I looked out the window for landmarks but only saw tarp covered ruins right below my room. A moment’s looking showed that the ruins were fully inhabited. I took off my coat and then searched the desk drawers for stationary with the address on it. Having found that I used the Berlitz map to determine that I’d found a hotel just a half mile east of Tienanmen Square and the Forbidden City.
Climbing the Great Wall
The sun had yet to rise, but the pre dawn light was bright enough to show thousands of people doing Tai Chi exercises in an eerie slow motion. I wanted to join them, to practice the Tai Chi with them.
Instead I watched while a small fear inside me told me again and again that I needed a private space to concentrate. I recognized the fear for what it was. I just didn’t do anything about it. And so, more and more days went by without me doing my exercises because I couldn’t find a place where no one was watching me. After all, this was China, and I was a white foreigner. Everyone watched me.
The line of reasoning made me laugh as I looked out at people of all ages moving slowly. Some had swords, some had brooms, and some simply walked backwards with careful precision in an attempt to shed some of the negative karma they had gathered by walking forward in life each day. This was the last place that I should feel shy about doing Tai Chi, but I didn’t want to be a spectacle. The Chinese stared at me enough without giving them any special reason.
It was disconcerting those first few days. The way people had simply stared at me as if I were some sort of ghost. After the first score of encounters I recognized a word that seemed to indicate me “Lao-wai.” The Chinese would stare, one in the group would sing song “Lao-wai” and the rest would laugh, while continuing to stare at me. The word seemed to hold a certain contempt. Most of the actions of the Chinese towards me, in fact, seemed to hold that same contempt.

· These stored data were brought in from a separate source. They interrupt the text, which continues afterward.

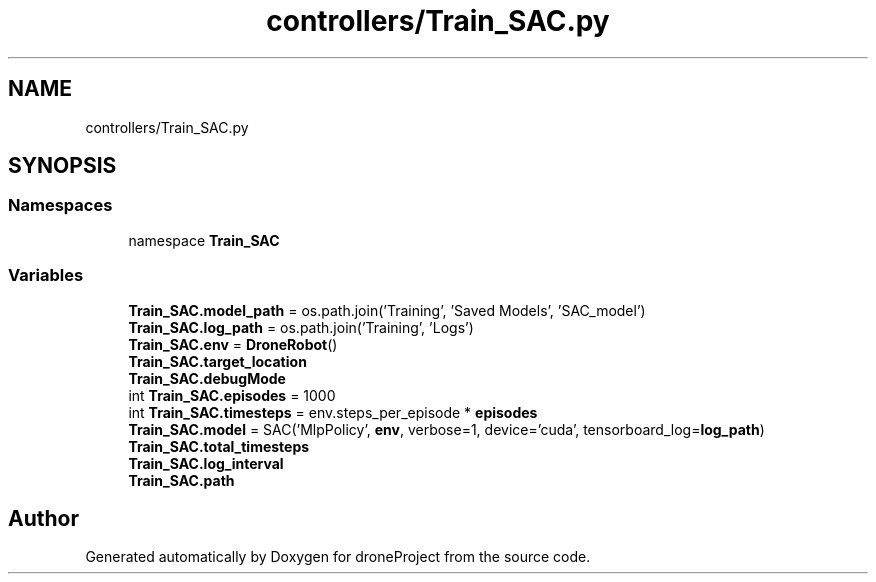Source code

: .TH "controllers/Train_SAC.py" 3 "droneProject" \" -*- nroff -*-
.ad l
.nh
.SH NAME
controllers/Train_SAC.py
.SH SYNOPSIS
.br
.PP
.SS "Namespaces"

.in +1c
.ti -1c
.RI "namespace \fBTrain_SAC\fP"
.br
.in -1c
.SS "Variables"

.in +1c
.ti -1c
.RI "\fBTrain_SAC\&.model_path\fP = os\&.path\&.join('Training', 'Saved Models', 'SAC_model')"
.br
.ti -1c
.RI "\fBTrain_SAC\&.log_path\fP = os\&.path\&.join('Training', 'Logs')"
.br
.ti -1c
.RI "\fBTrain_SAC\&.env\fP = \fBDroneRobot\fP()"
.br
.ti -1c
.RI "\fBTrain_SAC\&.target_location\fP"
.br
.ti -1c
.RI "\fBTrain_SAC\&.debugMode\fP"
.br
.ti -1c
.RI "int \fBTrain_SAC\&.episodes\fP = 1000"
.br
.ti -1c
.RI "int \fBTrain_SAC\&.timesteps\fP = env\&.steps_per_episode * \fBepisodes\fP"
.br
.ti -1c
.RI "\fBTrain_SAC\&.model\fP = SAC('MlpPolicy', \fBenv\fP, verbose=1, device='cuda', tensorboard_log=\fBlog_path\fP)"
.br
.ti -1c
.RI "\fBTrain_SAC\&.total_timesteps\fP"
.br
.ti -1c
.RI "\fBTrain_SAC\&.log_interval\fP"
.br
.ti -1c
.RI "\fBTrain_SAC\&.path\fP"
.br
.in -1c
.SH "Author"
.PP 
Generated automatically by Doxygen for droneProject from the source code\&.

As the sky lightened, the benevolent face of Chairman Mao looked down upon the people from where it was painted on the outer wall of the Forbidden City. A soldier appeared next to me and indicated that I should move to an area a good distance away. I didn’t ask any questions, taking the order from the tall youth in a perfect uniform.
I had heard that the soldiers in Beijing had to be six foot or taller. I’d wondered where they found so many tall Chinese, but it seemed they grew em big in the north. The regulation seemed to accomplish its purpose, because as a visitor, I was impressed and intimidated by the physical size of the military. I’d thought I might be tall in China, or at least average height. Not in Beijing.
A flag platoon marched out with perfect timing and precision. Other soldiers pushed and prodded a select group of lucky civilians into a platoon position of their own. The civilians squirmed and wiggled in undisciplined contrast to the soldiers as the Chinese national anthem began and the flag was slowly raised. It was easy to believe that China was the master of the world as the ceremony unfolded in the city of giants.
A giant flag, on a giant pole, raised by giant soldiers in a square of nearly a mile, surrounded by giant gates, temples, buildings, and more than 15 million people. The thousands of people doing their exercises stood at attention while the flag was raised. A final burst of martial majesty ended the daily proclamation of Chinese greatness and the daily business of making money began.